Saved entries
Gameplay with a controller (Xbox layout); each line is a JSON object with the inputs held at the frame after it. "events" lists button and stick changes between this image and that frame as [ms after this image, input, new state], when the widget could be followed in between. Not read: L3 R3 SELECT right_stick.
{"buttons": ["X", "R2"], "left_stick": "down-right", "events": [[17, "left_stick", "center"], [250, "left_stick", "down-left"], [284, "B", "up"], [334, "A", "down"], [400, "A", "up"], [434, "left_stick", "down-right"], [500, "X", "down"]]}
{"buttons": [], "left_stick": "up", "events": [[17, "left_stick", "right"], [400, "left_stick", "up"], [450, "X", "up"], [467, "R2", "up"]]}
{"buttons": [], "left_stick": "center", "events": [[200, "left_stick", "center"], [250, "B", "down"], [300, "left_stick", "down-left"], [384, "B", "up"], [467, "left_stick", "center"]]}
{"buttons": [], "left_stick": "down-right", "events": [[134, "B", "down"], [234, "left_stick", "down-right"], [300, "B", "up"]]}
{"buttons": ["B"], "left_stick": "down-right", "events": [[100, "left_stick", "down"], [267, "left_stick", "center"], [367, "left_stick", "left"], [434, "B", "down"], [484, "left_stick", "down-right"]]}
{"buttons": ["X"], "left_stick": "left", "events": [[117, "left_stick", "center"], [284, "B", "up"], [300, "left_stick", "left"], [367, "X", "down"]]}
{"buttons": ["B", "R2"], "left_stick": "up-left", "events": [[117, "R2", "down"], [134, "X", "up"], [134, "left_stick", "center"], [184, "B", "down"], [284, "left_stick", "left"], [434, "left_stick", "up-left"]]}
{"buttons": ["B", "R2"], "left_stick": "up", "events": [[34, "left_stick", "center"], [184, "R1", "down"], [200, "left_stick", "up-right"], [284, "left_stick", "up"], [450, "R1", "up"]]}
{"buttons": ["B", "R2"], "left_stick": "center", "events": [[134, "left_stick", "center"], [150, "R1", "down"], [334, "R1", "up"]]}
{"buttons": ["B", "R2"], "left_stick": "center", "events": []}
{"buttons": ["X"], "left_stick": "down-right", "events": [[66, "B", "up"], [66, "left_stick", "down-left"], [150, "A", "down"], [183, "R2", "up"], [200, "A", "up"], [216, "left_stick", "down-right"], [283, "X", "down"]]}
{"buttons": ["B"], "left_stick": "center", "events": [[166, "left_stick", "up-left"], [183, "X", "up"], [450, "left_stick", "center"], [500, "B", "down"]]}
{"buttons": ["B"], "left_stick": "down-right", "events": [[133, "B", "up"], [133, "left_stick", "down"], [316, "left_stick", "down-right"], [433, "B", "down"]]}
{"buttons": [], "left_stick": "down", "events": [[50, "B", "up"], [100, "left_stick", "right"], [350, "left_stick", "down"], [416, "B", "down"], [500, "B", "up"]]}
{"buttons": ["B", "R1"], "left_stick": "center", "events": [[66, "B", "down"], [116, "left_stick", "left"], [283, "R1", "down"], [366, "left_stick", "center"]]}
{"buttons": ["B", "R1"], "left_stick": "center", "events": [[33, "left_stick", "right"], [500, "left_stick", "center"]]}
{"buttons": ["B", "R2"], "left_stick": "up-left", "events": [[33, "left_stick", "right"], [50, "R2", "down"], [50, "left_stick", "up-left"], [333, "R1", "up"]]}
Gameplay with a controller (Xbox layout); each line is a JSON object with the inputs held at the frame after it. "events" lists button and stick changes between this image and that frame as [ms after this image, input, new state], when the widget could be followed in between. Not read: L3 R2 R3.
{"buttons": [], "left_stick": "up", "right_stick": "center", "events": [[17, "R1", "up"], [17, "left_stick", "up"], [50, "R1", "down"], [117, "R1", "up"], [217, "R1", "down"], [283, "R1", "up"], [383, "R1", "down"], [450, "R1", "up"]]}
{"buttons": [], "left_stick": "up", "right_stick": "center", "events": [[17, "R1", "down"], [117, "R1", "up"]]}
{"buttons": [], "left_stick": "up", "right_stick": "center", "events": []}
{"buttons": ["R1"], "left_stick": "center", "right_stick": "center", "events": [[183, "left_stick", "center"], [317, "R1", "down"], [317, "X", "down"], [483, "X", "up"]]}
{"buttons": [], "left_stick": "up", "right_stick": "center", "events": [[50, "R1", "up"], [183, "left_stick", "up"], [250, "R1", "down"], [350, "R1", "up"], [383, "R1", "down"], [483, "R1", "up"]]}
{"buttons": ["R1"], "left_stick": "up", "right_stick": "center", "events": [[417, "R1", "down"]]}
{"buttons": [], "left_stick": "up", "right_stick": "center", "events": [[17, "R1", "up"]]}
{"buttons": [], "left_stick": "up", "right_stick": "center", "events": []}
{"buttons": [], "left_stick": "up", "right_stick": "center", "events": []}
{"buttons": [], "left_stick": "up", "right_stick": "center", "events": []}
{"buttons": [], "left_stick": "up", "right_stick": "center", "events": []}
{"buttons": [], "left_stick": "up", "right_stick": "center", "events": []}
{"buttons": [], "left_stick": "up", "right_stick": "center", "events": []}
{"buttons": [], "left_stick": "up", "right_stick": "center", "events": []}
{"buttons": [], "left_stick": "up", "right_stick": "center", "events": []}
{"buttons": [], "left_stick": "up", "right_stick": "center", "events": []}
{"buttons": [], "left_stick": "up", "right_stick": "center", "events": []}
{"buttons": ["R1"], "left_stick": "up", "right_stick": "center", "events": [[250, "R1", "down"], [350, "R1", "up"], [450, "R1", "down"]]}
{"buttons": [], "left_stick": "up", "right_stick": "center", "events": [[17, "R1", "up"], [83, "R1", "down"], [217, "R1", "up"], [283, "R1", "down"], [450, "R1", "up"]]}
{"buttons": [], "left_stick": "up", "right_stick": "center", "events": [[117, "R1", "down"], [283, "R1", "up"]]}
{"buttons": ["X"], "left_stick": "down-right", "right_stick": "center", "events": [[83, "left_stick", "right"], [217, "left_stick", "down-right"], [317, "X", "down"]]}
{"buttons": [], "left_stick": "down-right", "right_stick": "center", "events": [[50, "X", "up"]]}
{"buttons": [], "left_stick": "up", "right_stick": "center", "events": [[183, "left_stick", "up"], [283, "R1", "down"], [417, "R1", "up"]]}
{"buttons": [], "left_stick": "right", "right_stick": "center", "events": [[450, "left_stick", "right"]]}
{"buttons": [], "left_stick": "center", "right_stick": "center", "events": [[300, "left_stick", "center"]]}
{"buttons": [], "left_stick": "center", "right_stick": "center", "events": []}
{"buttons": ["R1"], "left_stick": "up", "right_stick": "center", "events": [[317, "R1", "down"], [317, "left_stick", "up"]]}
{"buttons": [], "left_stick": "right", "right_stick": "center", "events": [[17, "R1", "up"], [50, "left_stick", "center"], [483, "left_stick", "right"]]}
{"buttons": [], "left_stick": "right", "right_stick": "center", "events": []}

- Problem requirements -
Wherever the word "between" appears in the records above, copy that line.

- Output -
Gameplay with a controller (Xbox layout); each line is a JSON object with the inputs held at the frame after it. "events" lists button and stick changes between this image and that frame as [ms after this image, input, new state], when the widget could be followed in between. Not read: L3 R3 SELECT right_stick.
Gameplay with a controller (Xbox layout); each line is a JSON object with the inputs held at the frame after it. "events" lists button and stick changes between this image and that frame as [ms after this image, input, new state], when the widget could be followed in between. Not read: L3 R2 R3.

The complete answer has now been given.